The ruling, a major victory for organized labor, overturned a Republican-backed state law adopted last July that made it illegal for the State of Michigan, cities, townships, counties, school boards and universities in Michigan to enter into project labor agreements on taxpayer-financed construction projects.
There were two developments in the case from last month. On March 6, Michigan Attorney General Bill Schuette filed an appeal of the ruling with the U.S. Court of Appeals for the Sixth Circuit. On March 30, Schuette filed a motion for a stay of the ruling before Judge Roberts – essentially asking the judge to suspend her own ruling because of purported financial harm that would be done to the state.
“It’s a counterintuitive argument,” said Michigan Building and Construction Trades Council attorney John Canzano, who argued the case before Judge Roberts.
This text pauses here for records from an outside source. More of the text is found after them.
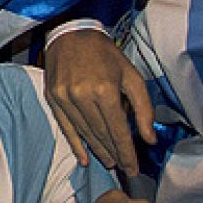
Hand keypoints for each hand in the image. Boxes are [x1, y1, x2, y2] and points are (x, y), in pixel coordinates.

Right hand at [44, 28, 153, 174]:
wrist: (71, 34)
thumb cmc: (105, 54)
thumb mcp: (131, 76)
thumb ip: (143, 109)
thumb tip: (149, 139)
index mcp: (105, 90)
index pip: (118, 130)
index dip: (127, 153)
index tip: (133, 168)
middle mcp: (83, 96)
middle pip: (101, 134)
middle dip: (114, 153)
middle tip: (123, 167)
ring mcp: (65, 98)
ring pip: (84, 132)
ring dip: (97, 150)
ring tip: (108, 162)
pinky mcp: (53, 98)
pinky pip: (66, 127)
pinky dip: (75, 144)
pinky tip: (84, 158)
He said the State of Michigan is essentially arguing that it is being harmed financially by the ruling, even though the judge has already said that the state is not being harmed.
“The building trades were suing to overturn the law because we were being harmed financially,” Canzano said. “If the state or a local unit of government doesn’t want to enter into a PLA, they don’t have to. No one is forcing them to do anything. I really don’t think the judge is going to issue a stay.”
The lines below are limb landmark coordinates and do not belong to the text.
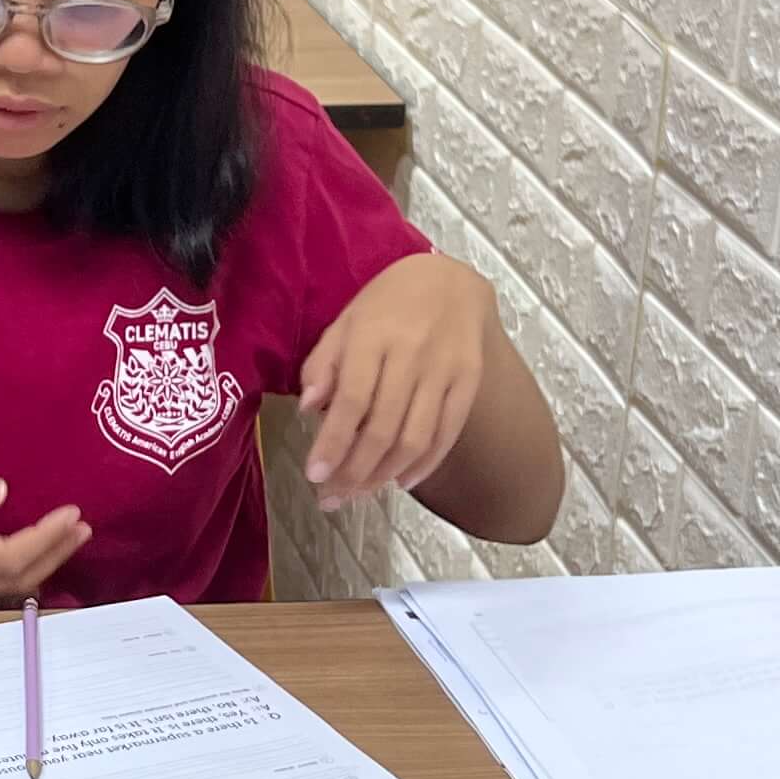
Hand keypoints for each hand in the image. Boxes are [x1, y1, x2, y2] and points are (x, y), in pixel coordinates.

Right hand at [0, 465, 88, 611]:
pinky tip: (18, 572)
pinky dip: (6, 588)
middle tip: (80, 529)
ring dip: (34, 575)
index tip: (73, 516)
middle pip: (9, 584)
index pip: (6, 557)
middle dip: (51, 557)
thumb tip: (3, 494)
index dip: (47, 540)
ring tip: (61, 547)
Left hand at [297, 256, 496, 509]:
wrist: (452, 280)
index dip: (332, 443)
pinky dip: (424, 465)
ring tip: (359, 495)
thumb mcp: (346, 321)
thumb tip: (309, 409)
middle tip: (331, 499)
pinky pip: (447, 433)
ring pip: (414, 438)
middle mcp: (412, 354)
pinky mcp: (470, 382)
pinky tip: (400, 482)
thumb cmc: (388, 303)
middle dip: (354, 472)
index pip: (352, 401)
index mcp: (374, 336)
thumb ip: (324, 363)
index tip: (314, 476)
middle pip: (382, 428)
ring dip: (383, 476)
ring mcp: (445, 370)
Canzano said Roberts’ ruling on the stay request would likely take at least a month, and the Appeals Court ruling would likely take many months.
Roberts’ original ruling striking down Michigan’s “Fair and Open Competition in Governmental Construction Act” (Public Act 98, 2011) said that the law “impermissibly interferes with the comprehensive regulatory scheme” established by the National Labor Relations Act. In other words, it violates federal labor law.
The judge’s ruling essentially turns back the clock on state law, which now permits local project labor agreements. Following Judge Roberts’ ruling, Wayne State University lifted its ban on PLAs.Project labor agreements are generally sought by property owners (or municipal officials or school boards) and the construction contractors they hire. The agreements with the construction labor force can vary from project to project, but generally establish for the duration of the project, wage rates, hours, and usually prohibit strikes or lockouts. The agreements can also include language that spells out standards for safety or skills training for workers, as well as drug and alcohol testing requirements.